A significant amount of people began to explore the world of farming and gardening during the last year. Along with other self-sufficient hobbies like baking your own bread, gardening is one of the best things you can do for yourself! It will let you save more money, while also keeping you healthier, too. But there are some important things to note before you start running off to pick up some onions and carrots.
Figure Out What Will Grow, and How You’ll Grow It
Contrary to what it seems, you should not just go to the store and pick up any and all of the juvenile plants that they have available. Depending on where you live, there is a zone index. This zoning works by professionals taking into account everything about the area from heat to moisture, and acids or fertility of the ground. Most of the time, people have a hard zone because of the environment. This is why many plants do not begin just growing up from the ground. There usually must be added amendments and fertilizer to the ground, or a growers mix on top of the ground, in a raised bed.
On top of this, home gardeners are generally able to get away with just a raised bed and their plants being fine. However, because you are looking at doing things on a far bigger scale, you will want to look into protection for your investment. This does not mean protection from rabbits and native birds (although you will want that too) but more importantly you’ll want to protect the plants from any extreme weather. If you get intense heat, you will want shade, if you get bitter cold, you will want insulation.

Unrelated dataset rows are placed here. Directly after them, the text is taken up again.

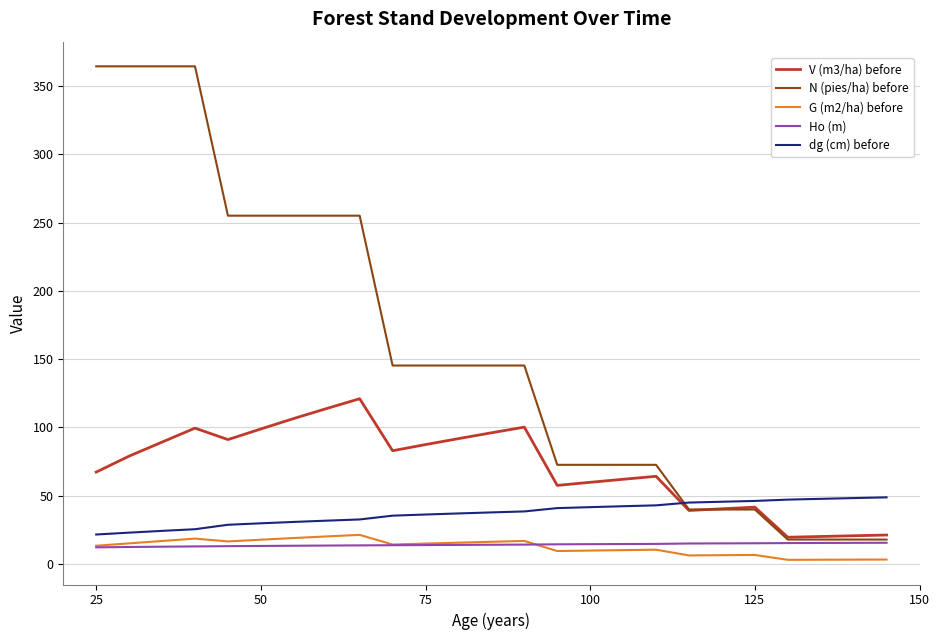

What is the maximum value shown in the chart?

364.3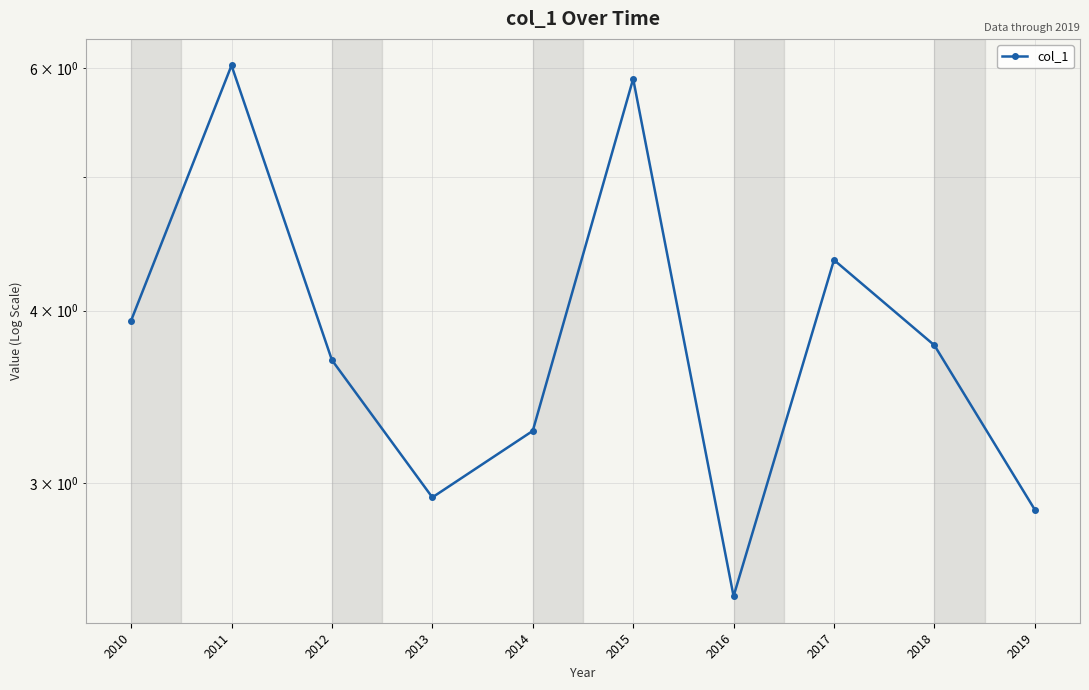

What is the value of the 3rd point from the left?

3.7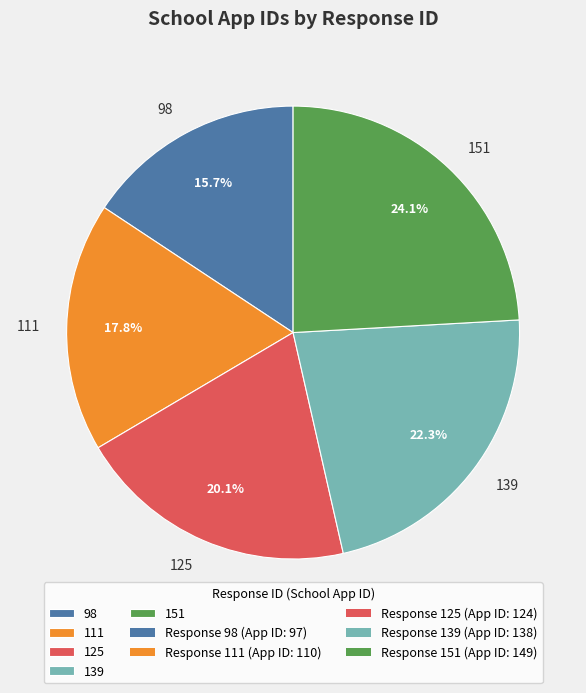

The 111 slice represents 11% of the pie. True or false?

False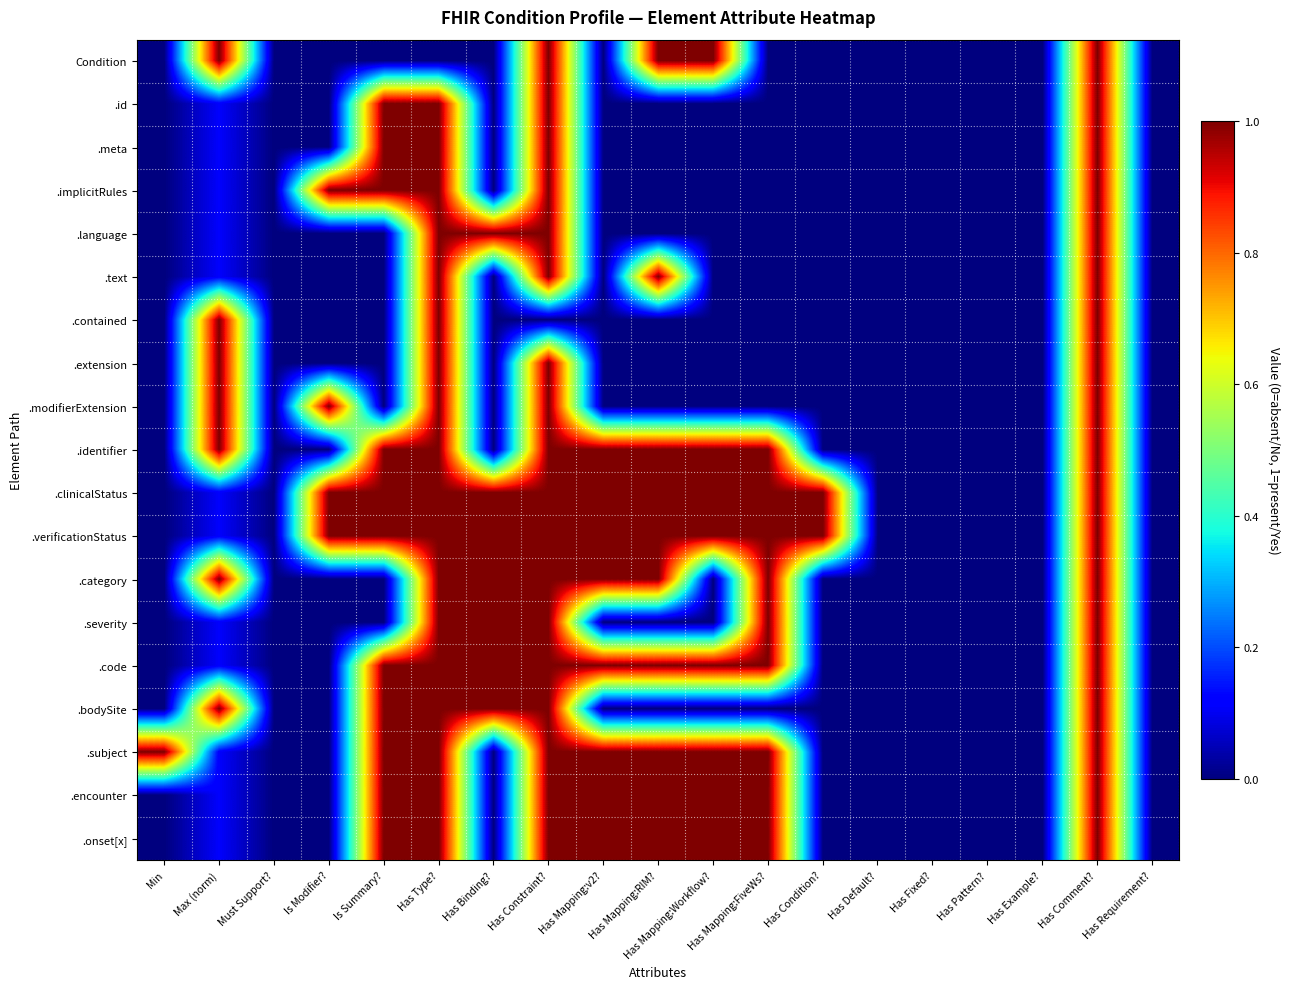

At how many categories does at least one series exceed 0?

13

This culminates in different types of covers for your produce—usually made out of PVC pipe and vegetable-grade protection products. Depending on what you plan to grow, you can opt for these lightweight tarps that allow breathability and shade, or you can opt for the heavy-duty variety available from places like Cover Your Feed or local farm stores.
You Need to Pick the Right Options for Your Buyers
Now, because we want to think about this in terms of farm stand, and not just a back yard garden this sort of information is particularly important. Regular gardeners can grow whatever they want because they are not trying to profit from the produce. Farm stand owners need to pay attention, not just to what grows in their weather and environment, but what grows exceedingly well. You do not want to waste time trying to grow cherry tomatoes when you should be growing eggplant, and there is no need to grow eggplant if cabbage does far better.
Further, you will need to think about how you want to grow everything. Home gardeners tend to use raised beds that sit on the ground. Depending on your health, this may or may not work for you, but beyond that, these raised beds do not typically hold enough space to support a farm stand. The solution to this is either doing multiple large beds, which you may have room for, or breaking out some creativity to grow things. There are now very space-conscious options that will let you get the most bang for your buck while you grow, water, and harvest. One of the best options you can find are gardening towers. Instead of growing everything horizontal, the traditional gardening style, these towers let you grow vertical. That means you can get up to 20 plants into the same two feet by two feet area. That is a huge difference in produce output, especially for the space.
Rotations and Soil Fertility
You will also want to consider if you will want to keep growing the same foods in the next season. Usually, you will only have certain types of foods either in the spring or the fall periods. This means that in order to get the most out of all of your equipment, there are two growing periods and both need to be scheduled (usually full scale farms are on day by day calendars!). This is important for two reasons, on the one side you will be able to have two selling periods with unique and interesting foods; and on the other side, you will be able to reconstitute your soils.
Soils and mixes will both need to be updated after a series of produce has gone through them. This is because the produce that is planted into the soil will end up taking some of the nutrients with it when it is harvested and pulled out to plant the next season of crops. Usually, the easiest way to deliver those nutrients back to the soil, will be to add amendments. But there are some farmers who use other crops to reintroduce those nutrients. Realistically though, you’ll want to figure out what will work for you, either by growing more, or just getting bags and mixing the soils again.